COBOL is a procedural programming language, business-oriented and with strong typing. Its syntax is verbose and descriptive, trying to approach natural language. A COBOL program is divided into four divisions: identification, environment, data and procedure.
IDENTIFICATION DIVISION.
PROGRAM-ID. COMPOUND-INTEREST.
ENVIRONMENT DIVISION.
DATA DIVISION.
WORKING-STORAGE SECTION.
01 INITIAL-AMOUNT PIC 9(5)V99 COMP-3.
01 INTEREST-RATE PIC 9(3)V9 COMP-3.
01 YEARS PIC 9(4) COMP-3.
01 FINAL-AMOUNT PIC 9(7)V99 COMP-3.
PROCEDURE DIVISION.
DISPLAY "Enter the initial amount: "
ACCEPT INITIAL-AMOUNT
DISPLAY "Enter the interest rate (as a percentage): "
ACCEPT INTEREST-RATE
DISPLAY "Enter the number of years: "
ACCEPT YEARS
MOVE INITIAL-AMOUNT TO FINAL-AMOUNT
PERFORM VARYING YEARS FROM 1 BY 1
UNTIL YEARS = 0
COMPUTE FINAL-AMOUNT = FINAL-AMOUNT * (1 + INTEREST-RATE / 100)
DISPLAY "The final amount after " YEARS " years is: " FINAL-AMOUNT
STOP RUN.
COBOL has undergone continuous evolution: in 1968, 1974 and 1985 the American National Standards Institute (ANSI) defined the Cobol68, Cobol74 and Cobol85 standards, also adopted by the International Organization for Standardization (ISO). With ISO/IEC 1989-2002, started in 1989 and completed in 2002, we have reached the definitive international standard.

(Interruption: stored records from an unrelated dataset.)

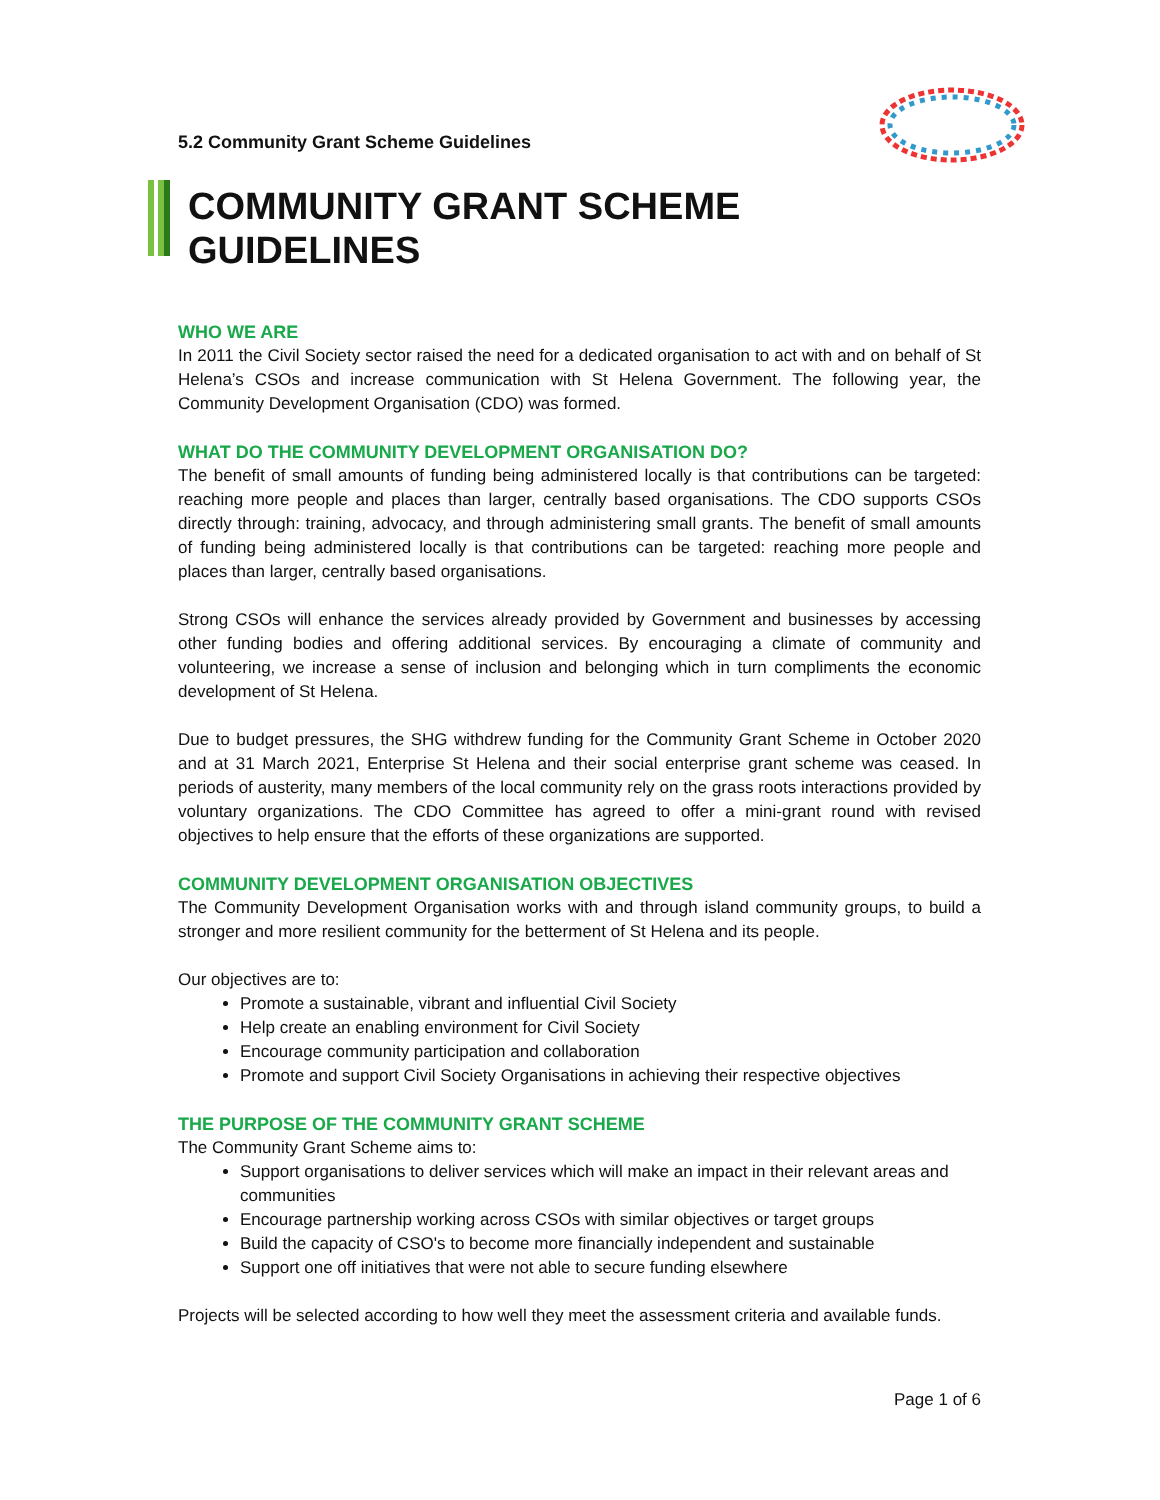5.2 Community Grant Scheme Guidelines
COMMUNITY GRANT SCHEME GUIDELINES
WHO WE ARE
In 2011 the Civil Society sector raised the need for a dedicated organisation to act with and on behalf of St Helena’s CSOs and increase communication with St Helena Government. The following year, the Community Development Organisation (CDO) was formed.
WHAT DO THE COMMUNITY DEVELOPMENT ORGANISATION DO?
The benefit of small amounts of funding being administered locally is that contributions can be targeted: reaching more people and places than larger, centrally based organisations. The CDO supports CSOs directly through: training, advocacy, and through administering small grants. The benefit of small amounts of funding being administered locally is that contributions can be targeted: reaching more people and places than larger, centrally based organisations.
Strong CSOs will enhance the services already provided by Government and businesses by accessing other funding bodies and offering additional services. By encouraging a climate of community and volunteering, we increase a sense of inclusion and belonging which in turn compliments the economic development of St Helena.
Due to budget pressures, the SHG withdrew funding for the Community Grant Scheme in October 2020 and at 31 March 2021, Enterprise St Helena and their social enterprise grant scheme was ceased. In periods of austerity, many members of the local community rely on the grass roots interactions provided by voluntary organizations. The CDO Committee has agreed to offer a mini-grant round with revised objectives to help ensure that the efforts of these organizations are supported.
COMMUNITY DEVELOPMENT ORGANISATION OBJECTIVES
The Community Development Organisation works with and through island community groups, to build a stronger and more resilient community for the betterment of St Helena and its people.
Our objectives are to:
Promote a sustainable, vibrant and influential Civil Society
Help create an enabling environment for Civil Society
Encourage community participation and collaboration
Promote and support Civil Society Organisations in achieving their respective objectives
THE PURPOSE OF THE COMMUNITY GRANT SCHEME
The Community Grant Scheme aims to:
Support organisations to deliver services which will make an impact in their relevant areas and communities
Encourage partnership working across CSOs with similar objectives or target groups
Build the capacity of CSO's to become more financially independent and sustainable
Support one off initiatives that were not able to secure funding elsewhere
Projects will be selected according to how well they meet the assessment criteria and available funds.
Page 1 of 6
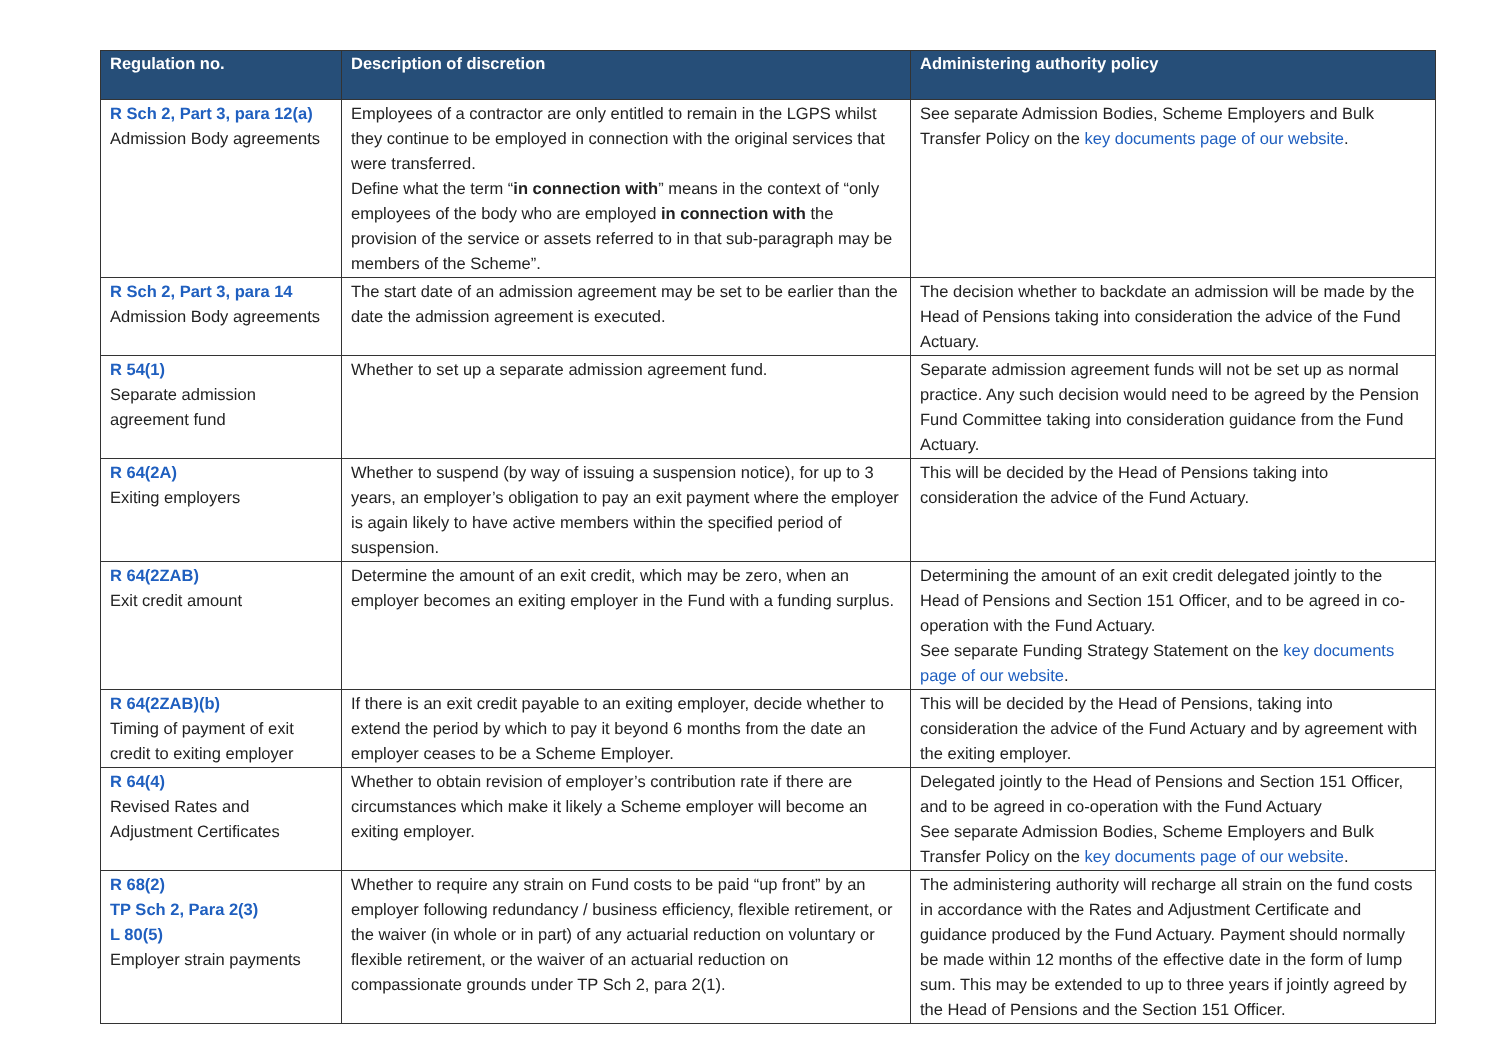| Regulation no. | Description of discretion | Administering authority policy |
| --- | --- | --- |
| R Sch 2, Part 3, para 12(a) Admission Body agreements | Employees of a contractor are only entitled to remain in the LGPS whilst they continue to be employed in connection with the original services that were transferred. Define what the term “ in connection with ” means in the context of “only employees of the body who are employed in connection with the provision of the service or assets referred to in that sub-paragraph may be members of the Scheme”. | See separate Admission Bodies, Scheme Employers and Bulk Transfer Policy on the key documents page of our website . |
| R Sch 2, Part 3, para 14 Admission Body agreements | The start date of an admission agreement may be set to be earlier than the date the admission agreement is executed. | The decision whether to backdate an admission will be made by the Head of Pensions taking into consideration the advice of the Fund Actuary. |
| R 54(1) Separate admission agreement fund | Whether to set up a separate admission agreement fund. | Separate admission agreement funds will not be set up as normal practice. Any such decision would need to be agreed by the Pension Fund Committee taking into consideration guidance from the Fund Actuary. |
| R 64(2A) Exiting employers | Whether to suspend (by way of issuing a suspension notice), for up to 3 years, an employer’s obligation to pay an exit payment where the employer is again likely to have active members within the specified period of suspension. | This will be decided by the Head of Pensions taking into consideration the advice of the Fund Actuary. |
| R 64(2ZAB) Exit credit amount | Determine the amount of an exit credit, which may be zero, when an employer becomes an exiting employer in the Fund with a funding surplus. | Determining the amount of an exit credit delegated jointly to the Head of Pensions and Section 151 Officer, and to be agreed in co-operation with the Fund Actuary. See separate Funding Strategy Statement on the key documents page of our website . |
| R 64(2ZAB)(b) Timing of payment of exit credit to exiting employer | If there is an exit credit payable to an exiting employer, decide whether to extend the period by which to pay it beyond 6 months from the date an employer ceases to be a Scheme Employer. | This will be decided by the Head of Pensions, taking into consideration the advice of the Fund Actuary and by agreement with the exiting employer. |
| R 64(4) Revised Rates and Adjustment Certificates | Whether to obtain revision of employer’s contribution rate if there are circumstances which make it likely a Scheme employer will become an exiting employer. | Delegated jointly to the Head of Pensions and Section 151 Officer, and to be agreed in co-operation with the Fund Actuary See separate Admission Bodies, Scheme Employers and Bulk Transfer Policy on the key documents page of our website . |
| R 68(2) TP Sch 2, Para 2(3) L 80(5) Employer strain payments | Whether to require any strain on Fund costs to be paid “up front” by an employer following redundancy / business efficiency, flexible retirement, or the waiver (in whole or in part) of any actuarial reduction on voluntary or flexible retirement, or the waiver of an actuarial reduction on compassionate grounds under TP Sch 2, para 2(1). | The administering authority will recharge all strain on the fund costs in accordance with the Rates and Adjustment Certificate and guidance produced by the Fund Actuary. Payment should normally be made within 12 months of the effective date in the form of lump sum. This may be extended to up to three years if jointly agreed by the Head of Pensions and the Section 151 Officer. |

Research information online shows that COBOL was still used in 70% of all business transactions in 2013 and 85% of business applications worldwide would have been written in COBOL. Even today many companies are looking for COBOL programmers to replace historical developers because 75% of rewriting processes in a more modern language have proven to be unsuccessful or the cost of replacement is too high to sustain.
Although I agree that the cost of rewriting can be high and prohibitive in some contexts, I have successfully worked on rewriting several COBOL and RPG programs in Java.
Here are some links to websites that provide information about COBOL:
Even if you don’t like the COBOL language (I don’t like it), don’t underestimate the strategic importance of knowing its basics. You too could work on a project to rewrite a COBOL program in your preferred language.